(Collection entries)
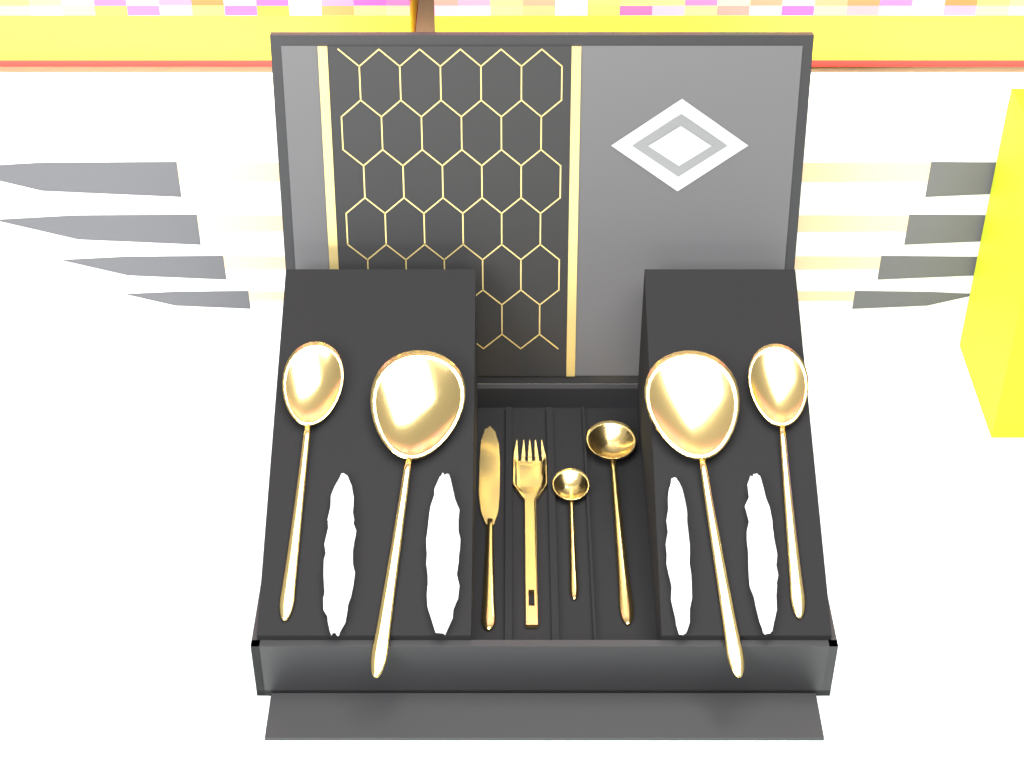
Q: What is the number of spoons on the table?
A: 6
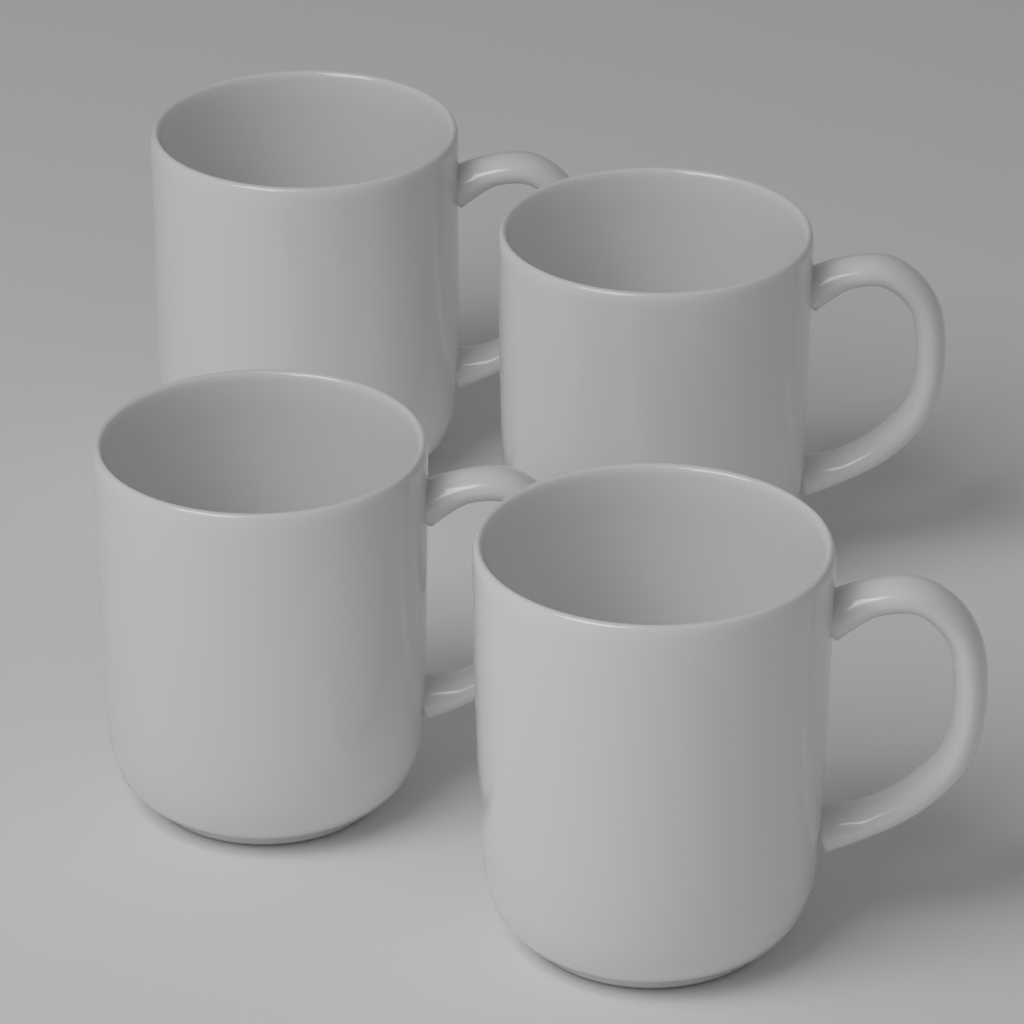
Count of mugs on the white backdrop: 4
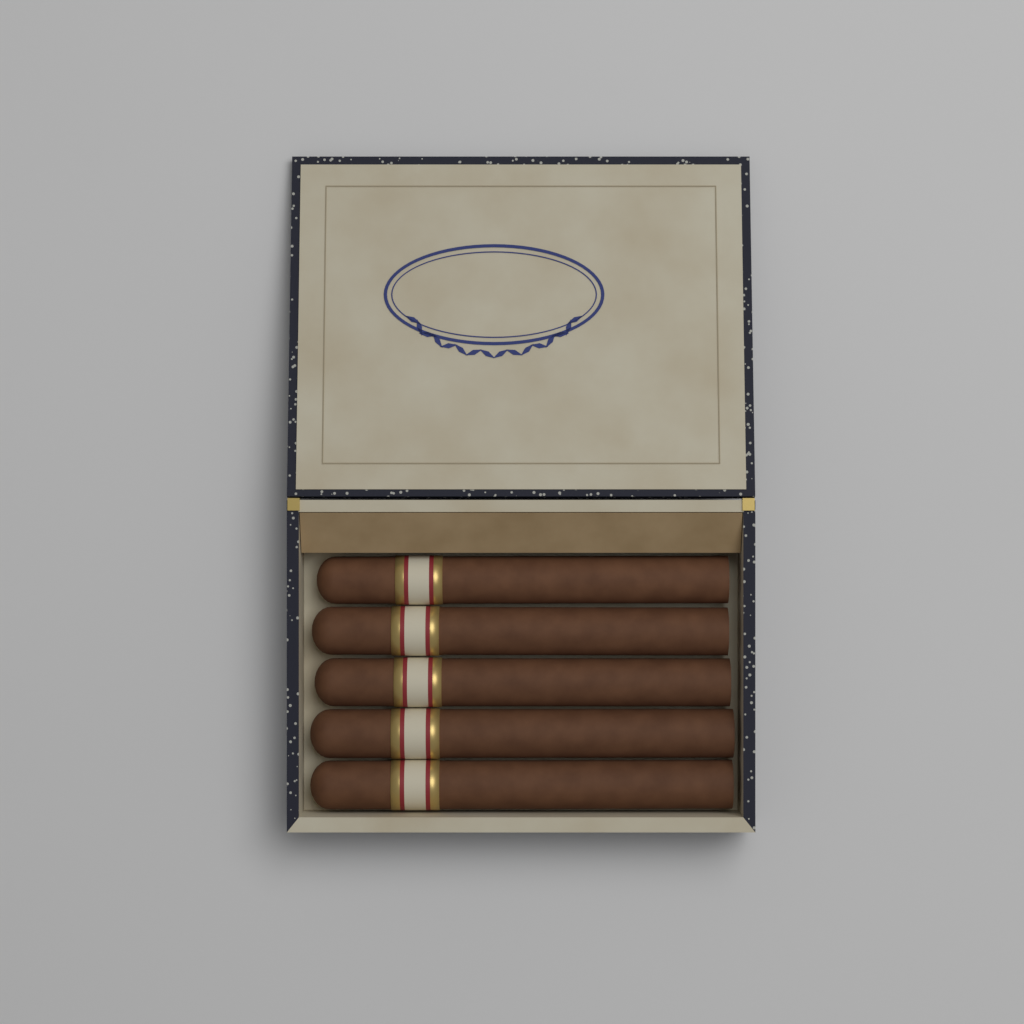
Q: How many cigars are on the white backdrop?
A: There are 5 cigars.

■ Brief
Gather every line of the records above that contains the word "cigars", matching case exactly.

■ Result of the exercise
Q: How many cigars are on the white backdrop?
A: There are 5 cigars.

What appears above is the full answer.